Question

In the molecular orbital diagram for the molecule ion, ${N_2}^{+}$, the number of electrons in the ${\sigma }_{2p}$ molecular orbital is:
A. 1
B. 2
C. 0
D. 3

Answer 1

Hint: The Molecular Orbital Theory is often abbreviated as MOT. As we know that valence bond theory fails to explain how certain molecules contain two or more equivalent bonds whose bond orders lie between that of a single bond and double bond and for this we use MOT.

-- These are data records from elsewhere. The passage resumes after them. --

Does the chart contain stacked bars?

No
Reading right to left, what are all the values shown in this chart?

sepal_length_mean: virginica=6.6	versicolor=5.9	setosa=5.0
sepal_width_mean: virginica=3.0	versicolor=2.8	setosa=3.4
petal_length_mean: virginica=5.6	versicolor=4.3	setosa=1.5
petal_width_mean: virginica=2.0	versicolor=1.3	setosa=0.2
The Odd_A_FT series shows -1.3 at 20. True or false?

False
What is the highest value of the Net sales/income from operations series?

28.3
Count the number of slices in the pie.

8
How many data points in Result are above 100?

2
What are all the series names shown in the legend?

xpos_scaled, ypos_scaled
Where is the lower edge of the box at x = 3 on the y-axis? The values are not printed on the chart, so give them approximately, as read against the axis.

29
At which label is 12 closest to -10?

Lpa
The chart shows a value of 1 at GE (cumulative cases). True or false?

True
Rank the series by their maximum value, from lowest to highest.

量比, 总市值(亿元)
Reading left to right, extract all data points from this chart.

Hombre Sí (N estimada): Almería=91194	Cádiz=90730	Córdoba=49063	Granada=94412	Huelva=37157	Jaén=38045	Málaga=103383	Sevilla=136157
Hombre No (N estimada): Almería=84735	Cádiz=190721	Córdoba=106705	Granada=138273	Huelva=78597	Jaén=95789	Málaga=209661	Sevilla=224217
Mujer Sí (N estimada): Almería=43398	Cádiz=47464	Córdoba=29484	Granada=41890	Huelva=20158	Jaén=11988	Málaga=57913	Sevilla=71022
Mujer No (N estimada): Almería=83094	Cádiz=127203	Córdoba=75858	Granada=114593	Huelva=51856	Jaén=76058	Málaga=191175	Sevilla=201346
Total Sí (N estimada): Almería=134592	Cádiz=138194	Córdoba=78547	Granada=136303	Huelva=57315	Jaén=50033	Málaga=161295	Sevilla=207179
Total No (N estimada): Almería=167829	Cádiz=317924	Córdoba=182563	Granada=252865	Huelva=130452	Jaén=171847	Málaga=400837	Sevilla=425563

Complete step-by-step answer: The electronic configuration of Nitrogen represented as N is represented as $\sigma 1s^2{\sigma }^{\ast }1s^2\sigma 2s^2{\sigma }^{\ast }2s^2\pi 2{p_x}^2\pi 2{p_y}^2\sigma 2{p_z}^1$ but molecular orbital configuration is written in different manner which can be explained as $\sigma 1s^2{\sigma }^{\ast }1s^2\sigma 2s^2{\sigma }^{\ast }2s^2\sigma 2{p_z}^2\pi 2{p_x}^2\pi 2{p_y}^2$ here we have to write the molecular orbital configuration for ${N_2}^{+}$, this corresponds to the loss of one electron only 13 electrons are there to fill in the orbital which can be defined as:
$\sigma 1s^2{\sigma }^{\ast }1s^2\sigma 2s^2{\sigma }^{\ast }2s^2\pi 2{p_x}^2\pi 2{p_y}^2\sigma 2{p_z}^1$, here two type of electrons can be seen which are in $\sigma$and $\pi$ are known as bonding molecular orbital whereas when electrons are present in ${\sigma }^{\ast }$ orbital are known as anti-bonding molecular orbital.
Now from the electronic configuration we can see that the number of electrons in the ${\sigma }_{2p}$ molecular orbital is 1.

Thus, option A is the correct answer.

Note: Probability of finding the electrons is more in the case of bonding molecular orbitals as compared to anti-bonding orbitals as in case of anti-bonding molecular orbitals there is a node present between two nuclei where the electron density is zero so probability of finding electron will low.